Although WCST is the most used and perhaps the best-validated measure of executive functions, many issues remain complicated in both individual evaluation and group comparisons. Findings from other research have shown that performance on the WCST cannot be interpreted in isolation as an index of frontal lobe damage. (e.g., Mountain et al.,1993; Anderson et al., 1991). In general, applying conservative cognitive malingering cutoffs to classify deficient effort may also fail to identify patients with more complex psychosocial complications that could potentially impact motivation and the resulting test validity. Our multiple linear regression analysis demonstrates that specific executive dysfunctions, as captured by WCST covariates, are associated with microstructural white matter damage in regions crucial for executive functioning and cognitive control. For example, the positive correlation between reduced perseverative response percentile scores and reduced FA in the frontal white matter regions like the SLF is consistent with prior findings that show the frontal lobes are particularly vulnerable in traumatic brain injury (TBI), and these regions are responsible for higher-order cognitive tasks, including decision-making and problem-solving (e.g., Sherer et al., 2003; Greve et al., 2002). Patients may display this pattern as these measures are exclusive as excessive perseverative errors lead to non-perseverative covariates being insignificant as there is nothing left to measure. In addition, the regression values could be inaccurate due to how the multi-linear regression model was adopted from a PET study.

5. Conclusions

In conclusion, results show that within a group of mTBI patients, patients whose percentile scores significantly deviate within WCST covariates (such as percentile perseverative responses, percentile non-perseverative responses, percentile conceptual responses) beyond standard percentile scores show lower fractional anisotropy in white matter regions mainly in the frontal cortex including the superior longitudinal fasciculus, anterior corona radiata, frontal pole, and the corpus callosum demonstrating executive function deficits.
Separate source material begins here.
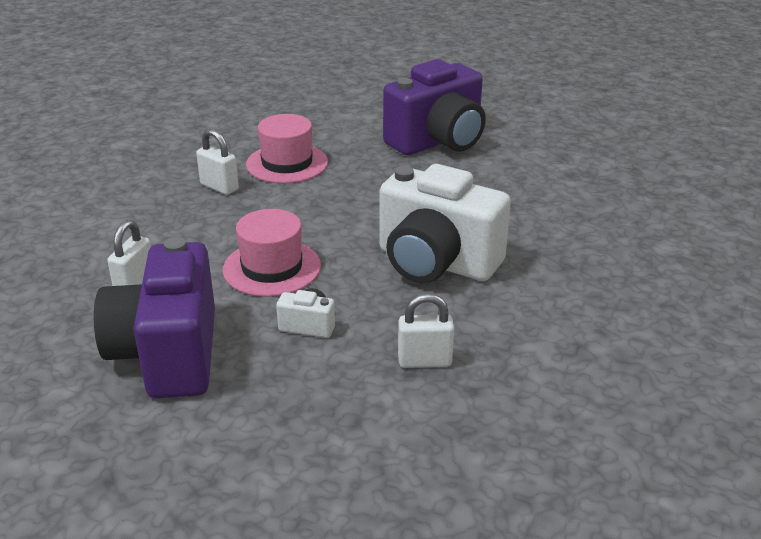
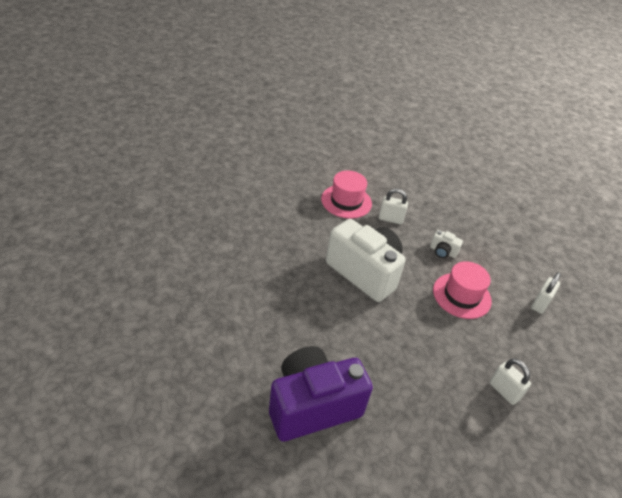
camera: 170 degrees left, 10 degrees up
purple camera [94,237,215,398] -> none
pink hat [246,114,328,183] -> pink hat moved to [321,171,372,219]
Our results are consistent with previous literature as WCST covariates are a considerably accurate measure in correlating reduced executive performance to brain regions and strongly support the hypothesis that WCST performance in mTBI patients is associated with specific patterns of white matter disruption (e.g., King et al., 2002; In-Sung Kim et al., 2009). The findings contribute to our understanding of how executive dysfunction after mTBI is linked to structural brain damage, with important implications for rehabilitation strategies focused on improving cognitive flexibility and processing speed in these patients. Although many types of neuropsychological diagnoses are utilized in such cases, it has been found that WCST can highlight a significant correlation between TBI and test performances. It may be suggested significant deviation of WCST percentile scores in specific covariates indicates potential traumatic axonal injury in white matter as evidenced by a reduction in FA in white matter tracts as shown in DTI. The purpose of this study was to test the hypothesis that patients with post-concussion cognitive impairment have DTI-derived neuroimaging biomarkers specifically associated with poorer-performing WCST covariates.

Appendix A.1

To produce the facet scatterplot, data was first split categorically into multiple different columns in Excel (FA Values, WCST Category, WCST Percentile Score, Brain Hemisphere, and Contrasts). The Excel sheet containing the data file was then imported into R studio and the following code was run:

Libraries in R Studio were called (ggplot2, ggsci, ggpubr). In the ggplot function, the name of the Excel file was added to call the data in the file. The aesthetic (aes) function was used to define the main X-Y variables in the scatterplot (WCST percentile scores, and FA values). The “geom_jitter” function defined the height and width of the plot. The facet grid function defined the contrast and hemisphere columns in Excel as sections in the facet grid. The “scale_color_npg()” and ”geom_smooth” functions defined additional aesthetics of the visual. The “stat_cor” functions ran statistical correlations on the data points and displayed p-values and R-values for each correlation.